▸ **TASK PROMPT**
Retype the text of every item below line for line, keeping each character, break, and symbol unchanged.
(RECORDS PROVIDED)
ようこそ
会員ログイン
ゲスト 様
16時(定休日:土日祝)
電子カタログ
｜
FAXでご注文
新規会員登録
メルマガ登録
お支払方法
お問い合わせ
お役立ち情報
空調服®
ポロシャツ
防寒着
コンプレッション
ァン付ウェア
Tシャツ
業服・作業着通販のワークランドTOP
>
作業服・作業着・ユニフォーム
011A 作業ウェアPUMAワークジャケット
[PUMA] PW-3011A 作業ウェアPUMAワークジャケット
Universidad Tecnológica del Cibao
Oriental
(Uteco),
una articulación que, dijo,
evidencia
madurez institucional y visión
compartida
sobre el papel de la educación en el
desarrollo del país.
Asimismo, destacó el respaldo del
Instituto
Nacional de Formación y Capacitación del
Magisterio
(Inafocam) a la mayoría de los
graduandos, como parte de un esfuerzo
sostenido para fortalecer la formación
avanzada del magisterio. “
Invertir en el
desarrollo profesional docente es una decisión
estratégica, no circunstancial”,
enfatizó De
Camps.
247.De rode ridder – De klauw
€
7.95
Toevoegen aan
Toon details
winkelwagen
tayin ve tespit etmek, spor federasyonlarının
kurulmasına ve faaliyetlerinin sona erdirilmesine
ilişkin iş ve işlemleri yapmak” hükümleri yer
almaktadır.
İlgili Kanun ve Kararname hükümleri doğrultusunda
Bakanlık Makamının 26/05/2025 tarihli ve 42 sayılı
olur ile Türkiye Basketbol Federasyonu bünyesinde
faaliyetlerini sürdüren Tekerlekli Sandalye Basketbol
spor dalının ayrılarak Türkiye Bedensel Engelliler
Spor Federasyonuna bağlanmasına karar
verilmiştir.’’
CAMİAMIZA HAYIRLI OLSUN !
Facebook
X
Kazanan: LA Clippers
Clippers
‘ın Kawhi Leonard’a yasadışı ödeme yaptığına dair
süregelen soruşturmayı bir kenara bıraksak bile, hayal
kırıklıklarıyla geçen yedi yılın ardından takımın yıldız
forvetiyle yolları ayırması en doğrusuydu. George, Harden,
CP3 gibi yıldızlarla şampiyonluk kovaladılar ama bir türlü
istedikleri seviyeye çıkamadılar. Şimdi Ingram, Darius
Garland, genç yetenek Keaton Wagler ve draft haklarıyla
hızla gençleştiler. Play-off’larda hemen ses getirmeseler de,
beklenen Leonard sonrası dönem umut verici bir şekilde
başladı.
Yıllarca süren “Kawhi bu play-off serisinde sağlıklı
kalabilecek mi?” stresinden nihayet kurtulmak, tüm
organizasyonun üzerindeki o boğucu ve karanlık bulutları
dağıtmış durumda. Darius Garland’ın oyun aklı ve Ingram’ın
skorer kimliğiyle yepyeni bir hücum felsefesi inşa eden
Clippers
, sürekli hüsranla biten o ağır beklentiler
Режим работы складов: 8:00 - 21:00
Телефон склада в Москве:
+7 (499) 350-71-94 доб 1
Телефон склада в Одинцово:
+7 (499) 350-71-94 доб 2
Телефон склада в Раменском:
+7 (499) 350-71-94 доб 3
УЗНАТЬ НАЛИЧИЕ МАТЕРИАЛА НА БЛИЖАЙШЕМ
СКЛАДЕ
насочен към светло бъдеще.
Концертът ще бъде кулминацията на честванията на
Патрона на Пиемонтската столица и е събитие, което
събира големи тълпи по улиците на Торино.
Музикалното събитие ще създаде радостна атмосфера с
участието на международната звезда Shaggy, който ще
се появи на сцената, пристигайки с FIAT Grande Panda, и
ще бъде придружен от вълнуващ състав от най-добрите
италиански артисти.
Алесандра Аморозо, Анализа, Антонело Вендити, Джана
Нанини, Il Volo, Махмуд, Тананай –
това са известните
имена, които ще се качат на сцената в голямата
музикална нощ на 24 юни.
(End RECORDS PROVIDED)
▸ **EXERCISE RESULT**
ようこそ
会員ログイン
ゲスト 様
16時(定休日:土日祝)
電子カタログ
｜
FAXでご注文
新規会員登録
メルマガ登録
お支払方法
お問い合わせ
お役立ち情報
空調服®
ポロシャツ
防寒着
コンプレッション
ァン付ウェア
Tシャツ
業服・作業着通販のワークランドTOP
>
作業服・作業着・ユニフォーム
011A 作業ウェアPUMAワークジャケット
[PUMA] PW-3011A 作業ウェアPUMAワークジャケット
Universidad Tecnológica del Cibao
Oriental
(Uteco),
una articulación que, dijo,
evidencia
madurez institucional y visión
compartida
sobre el papel de la educación en el
desarrollo del país.
Asimismo, destacó el respaldo del
Instituto
Nacional de Formación y Capacitación del
Magisterio
(Inafocam) a la mayoría de los
graduandos, como parte de un esfuerzo
sostenido para fortalecer la formación
avanzada del magisterio. “
Invertir en el
desarrollo profesional docente es una decisión
estratégica, no circunstancial”,
enfatizó De
Camps.
247.De rode ridder – De klauw
€
7.95
Toevoegen aan
Toon details
winkelwagen
tayin ve tespit etmek, spor federasyonlarının
kurulmasına ve faaliyetlerinin sona erdirilmesine
ilişkin iş ve işlemleri yapmak” hükümleri yer
almaktadır.
İlgili Kanun ve Kararname hükümleri doğrultusunda
Bakanlık Makamının 26/05/2025 tarihli ve 42 sayılı
olur ile Türkiye Basketbol Federasyonu bünyesinde
faaliyetlerini sürdüren Tekerlekli Sandalye Basketbol
spor dalının ayrılarak Türkiye Bedensel Engelliler
Spor Federasyonuna bağlanmasına karar
verilmiştir.’’
CAMİAMIZA HAYIRLI OLSUN !
Facebook
X
Kazanan: LA Clippers
Clippers
‘ın Kawhi Leonard’a yasadışı ödeme yaptığına dair
süregelen soruşturmayı bir kenara bıraksak bile, hayal
kırıklıklarıyla geçen yedi yılın ardından takımın yıldız
forvetiyle yolları ayırması en doğrusuydu. George, Harden,
CP3 gibi yıldızlarla şampiyonluk kovaladılar ama bir türlü
istedikleri seviyeye çıkamadılar. Şimdi Ingram, Darius
Garland, genç yetenek Keaton Wagler ve draft haklarıyla
hızla gençleştiler. Play-off’larda hemen ses getirmeseler de,
beklenen Leonard sonrası dönem umut verici bir şekilde
başladı.
Yıllarca süren “Kawhi bu play-off serisinde sağlıklı
kalabilecek mi?” stresinden nihayet kurtulmak, tüm
organizasyonun üzerindeki o boğucu ve karanlık bulutları
dağıtmış durumda. Darius Garland’ın oyun aklı ve Ingram’ın
skorer kimliğiyle yepyeni bir hücum felsefesi inşa eden
Clippers
, sürekli hüsranla biten o ağır beklentiler
Режим работы складов: 8:00 - 21:00
Телефон склада в Москве:
+7 (499) 350-71-94 доб 1
Телефон склада в Одинцово:
+7 (499) 350-71-94 доб 2
Телефон склада в Раменском:
+7 (499) 350-71-94 доб 3
УЗНАТЬ НАЛИЧИЕ МАТЕРИАЛА НА БЛИЖАЙШЕМ
СКЛАДЕ
насочен към светло бъдеще.
Концертът ще бъде кулминацията на честванията на
Патрона на Пиемонтската столица и е събитие, което
събира големи тълпи по улиците на Торино.
Музикалното събитие ще създаде радостна атмосфера с
участието на международната звезда Shaggy, който ще
се появи на сцената, пристигайки с FIAT Grande Panda, и
ще бъде придружен от вълнуващ състав от най-добрите
италиански артисти.
Алесандра Аморозо, Анализа, Антонело Вендити, Джана
Нанини, Il Volo, Махмуд, Тананай –
това са известните
имена, които ще се качат на сцената в голямата
музикална нощ на 24 юни.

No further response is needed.